YOUR TASK | Please quote exactly the lines below from the line containing "[91,436,114,449] 5.1 -> [73,360,99,372] 5.2" to the line containing "(354, 475) none", both lines included, and nothing else.

GIVEN RECORDS |
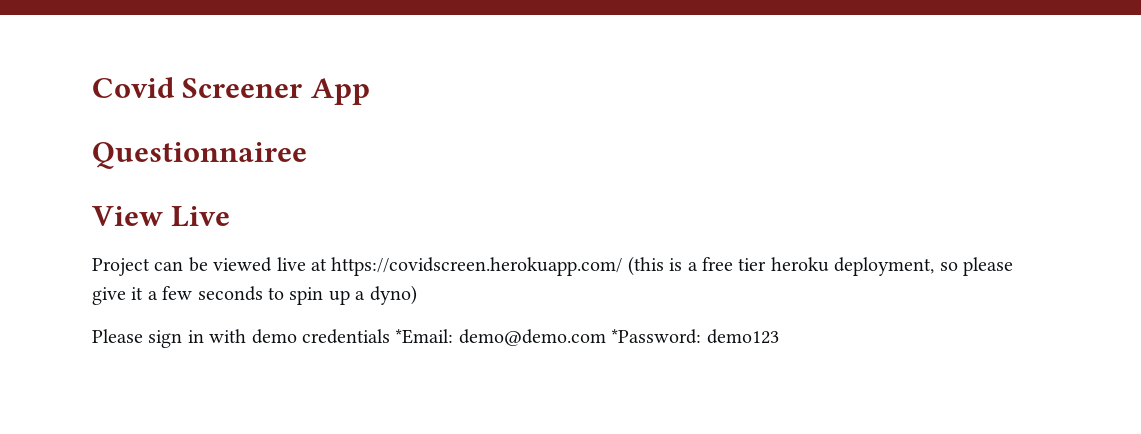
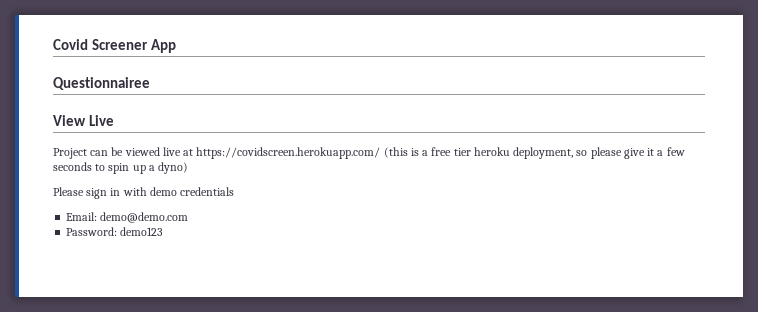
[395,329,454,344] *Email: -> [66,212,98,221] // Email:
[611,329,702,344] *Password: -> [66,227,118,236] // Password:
---
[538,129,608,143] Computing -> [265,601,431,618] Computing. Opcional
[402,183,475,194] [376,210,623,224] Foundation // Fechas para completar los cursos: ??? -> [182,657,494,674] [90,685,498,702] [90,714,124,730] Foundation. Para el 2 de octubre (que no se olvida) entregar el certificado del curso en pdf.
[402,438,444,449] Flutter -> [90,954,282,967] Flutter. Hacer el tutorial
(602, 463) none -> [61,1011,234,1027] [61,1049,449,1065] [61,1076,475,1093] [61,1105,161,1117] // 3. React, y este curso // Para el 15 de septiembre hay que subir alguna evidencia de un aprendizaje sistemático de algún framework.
* * *
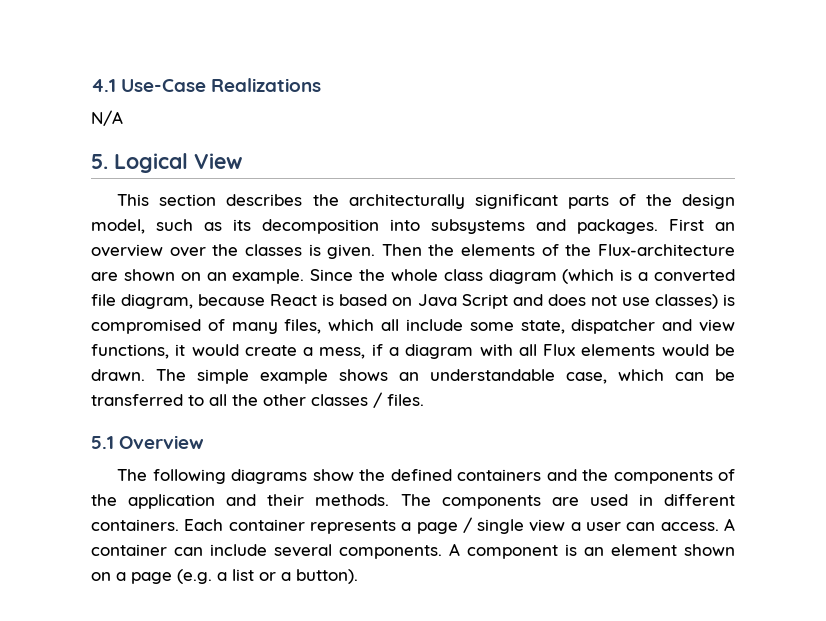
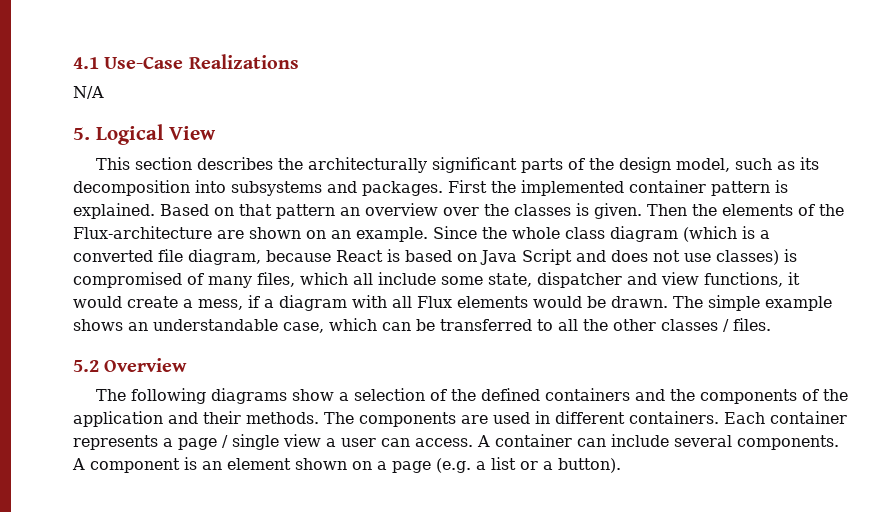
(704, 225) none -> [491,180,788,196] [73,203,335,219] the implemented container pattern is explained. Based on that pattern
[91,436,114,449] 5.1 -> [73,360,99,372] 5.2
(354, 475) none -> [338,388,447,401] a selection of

TASK SOLUTION |
[91,436,114,449] 5.1 -> [73,360,99,372] 5.2
(354, 475) none -> [338,388,447,401] a selection of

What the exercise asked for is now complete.